=== Section Start ===

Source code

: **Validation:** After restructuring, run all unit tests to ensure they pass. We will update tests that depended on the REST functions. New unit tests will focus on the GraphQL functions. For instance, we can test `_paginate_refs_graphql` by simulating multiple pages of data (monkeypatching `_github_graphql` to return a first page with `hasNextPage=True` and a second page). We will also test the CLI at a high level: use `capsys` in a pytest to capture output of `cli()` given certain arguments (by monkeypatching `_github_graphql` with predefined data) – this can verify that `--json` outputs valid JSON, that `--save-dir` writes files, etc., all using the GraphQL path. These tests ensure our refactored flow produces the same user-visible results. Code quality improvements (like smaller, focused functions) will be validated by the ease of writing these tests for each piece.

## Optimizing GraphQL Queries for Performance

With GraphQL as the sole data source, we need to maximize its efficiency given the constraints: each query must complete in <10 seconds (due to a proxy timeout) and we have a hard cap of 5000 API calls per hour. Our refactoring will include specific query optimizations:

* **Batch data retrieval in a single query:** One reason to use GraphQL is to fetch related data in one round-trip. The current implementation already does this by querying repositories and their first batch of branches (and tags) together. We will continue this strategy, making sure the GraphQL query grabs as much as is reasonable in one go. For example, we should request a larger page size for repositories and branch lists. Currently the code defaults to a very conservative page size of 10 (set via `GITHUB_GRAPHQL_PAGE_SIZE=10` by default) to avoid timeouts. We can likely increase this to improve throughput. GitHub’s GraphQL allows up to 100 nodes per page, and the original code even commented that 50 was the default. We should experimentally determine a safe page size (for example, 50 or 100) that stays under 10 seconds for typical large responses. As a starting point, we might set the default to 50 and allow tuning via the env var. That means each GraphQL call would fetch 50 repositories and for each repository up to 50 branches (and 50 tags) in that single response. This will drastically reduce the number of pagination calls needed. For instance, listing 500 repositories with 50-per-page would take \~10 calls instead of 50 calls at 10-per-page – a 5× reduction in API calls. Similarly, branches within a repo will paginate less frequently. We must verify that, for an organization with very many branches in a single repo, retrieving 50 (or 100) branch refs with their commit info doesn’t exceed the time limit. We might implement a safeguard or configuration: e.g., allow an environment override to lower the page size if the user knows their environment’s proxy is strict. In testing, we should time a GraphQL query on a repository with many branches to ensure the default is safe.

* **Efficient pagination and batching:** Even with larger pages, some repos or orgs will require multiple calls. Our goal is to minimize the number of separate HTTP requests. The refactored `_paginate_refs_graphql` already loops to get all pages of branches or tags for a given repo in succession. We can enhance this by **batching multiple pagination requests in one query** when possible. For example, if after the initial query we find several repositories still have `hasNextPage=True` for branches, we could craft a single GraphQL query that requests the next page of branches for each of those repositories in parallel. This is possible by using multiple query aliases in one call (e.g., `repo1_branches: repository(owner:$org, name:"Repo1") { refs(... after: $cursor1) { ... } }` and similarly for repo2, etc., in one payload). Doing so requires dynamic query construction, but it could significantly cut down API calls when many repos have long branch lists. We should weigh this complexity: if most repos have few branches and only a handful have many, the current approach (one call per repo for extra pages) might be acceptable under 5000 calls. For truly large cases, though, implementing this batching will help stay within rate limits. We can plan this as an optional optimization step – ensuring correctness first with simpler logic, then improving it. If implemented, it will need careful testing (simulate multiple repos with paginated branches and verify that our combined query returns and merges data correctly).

=== Section End ===

Work to be completed:
The full listing should be duplicated exactly, line by line.

Task response:
Source code

: **Validation:** After restructuring, run all unit tests to ensure they pass. We will update tests that depended on the REST functions. New unit tests will focus on the GraphQL functions. For instance, we can test `_paginate_refs_graphql` by simulating multiple pages of data (monkeypatching `_github_graphql` to return a first page with `hasNextPage=True` and a second page). We will also test the CLI at a high level: use `capsys` in a pytest to capture output of `cli()` given certain arguments (by monkeypatching `_github_graphql` with predefined data) – this can verify that `--json` outputs valid JSON, that `--save-dir` writes files, etc., all using the GraphQL path. These tests ensure our refactored flow produces the same user-visible results. Code quality improvements (like smaller, focused functions) will be validated by the ease of writing these tests for each piece.

## Optimizing GraphQL Queries for Performance

With GraphQL as the sole data source, we need to maximize its efficiency given the constraints: each query must complete in <10 seconds (due to a proxy timeout) and we have a hard cap of 5000 API calls per hour. Our refactoring will include specific query optimizations:

* **Batch data retrieval in a single query:** One reason to use GraphQL is to fetch related data in one round-trip. The current implementation already does this by querying repositories and their first batch of branches (and tags) together. We will continue this strategy, making sure the GraphQL query grabs as much as is reasonable in one go. For example, we should request a larger page size for repositories and branch lists. Currently the code defaults to a very conservative page size of 10 (set via `GITHUB_GRAPHQL_PAGE_SIZE=10` by default) to avoid timeouts. We can likely increase this to improve throughput. GitHub’s GraphQL allows up to 100 nodes per page, and the original code even commented that 50 was the default. We should experimentally determine a safe page size (for example, 50 or 100) that stays under 10 seconds for typical large responses. As a starting point, we might set the default to 50 and allow tuning via the env var. That means each GraphQL call would fetch 50 repositories and for each repository up to 50 branches (and 50 tags) in that single response. This will drastically reduce the number of pagination calls needed. For instance, listing 500 repositories with 50-per-page would take \~10 calls instead of 50 calls at 10-per-page – a 5× reduction in API calls. Similarly, branches within a repo will paginate less frequently. We must verify that, for an organization with very many branches in a single repo, retrieving 50 (or 100) branch refs with their commit info doesn’t exceed the time limit. We might implement a safeguard or configuration: e.g., allow an environment override to lower the page size if the user knows their environment’s proxy is strict. In testing, we should time a GraphQL query on a repository with many branches to ensure the default is safe.

* **Efficient pagination and batching:** Even with larger pages, some repos or orgs will require multiple calls. Our goal is to minimize the number of separate HTTP requests. The refactored `_paginate_refs_graphql` already loops to get all pages of branches or tags for a given repo in succession. We can enhance this by **batching multiple pagination requests in one query** when possible. For example, if after the initial query we find several repositories still have `hasNextPage=True` for branches, we could craft a single GraphQL query that requests the next page of branches for each of those repositories in parallel. This is possible by using multiple query aliases in one call (e.g., `repo1_branches: repository(owner:$org, name:"Repo1") { refs(... after: $cursor1) { ... } }` and similarly for repo2, etc., in one payload). Doing so requires dynamic query construction, but it could significantly cut down API calls when many repos have long branch lists. We should weigh this complexity: if most repos have few branches and only a handful have many, the current approach (one call per repo for extra pages) might be acceptable under 5000 calls. For truly large cases, though, implementing this batching will help stay within rate limits. We can plan this as an optional optimization step – ensuring correctness first with simpler logic, then improving it. If implemented, it will need careful testing (simulate multiple repos with paginated branches and verify that our combined query returns and merges data correctly).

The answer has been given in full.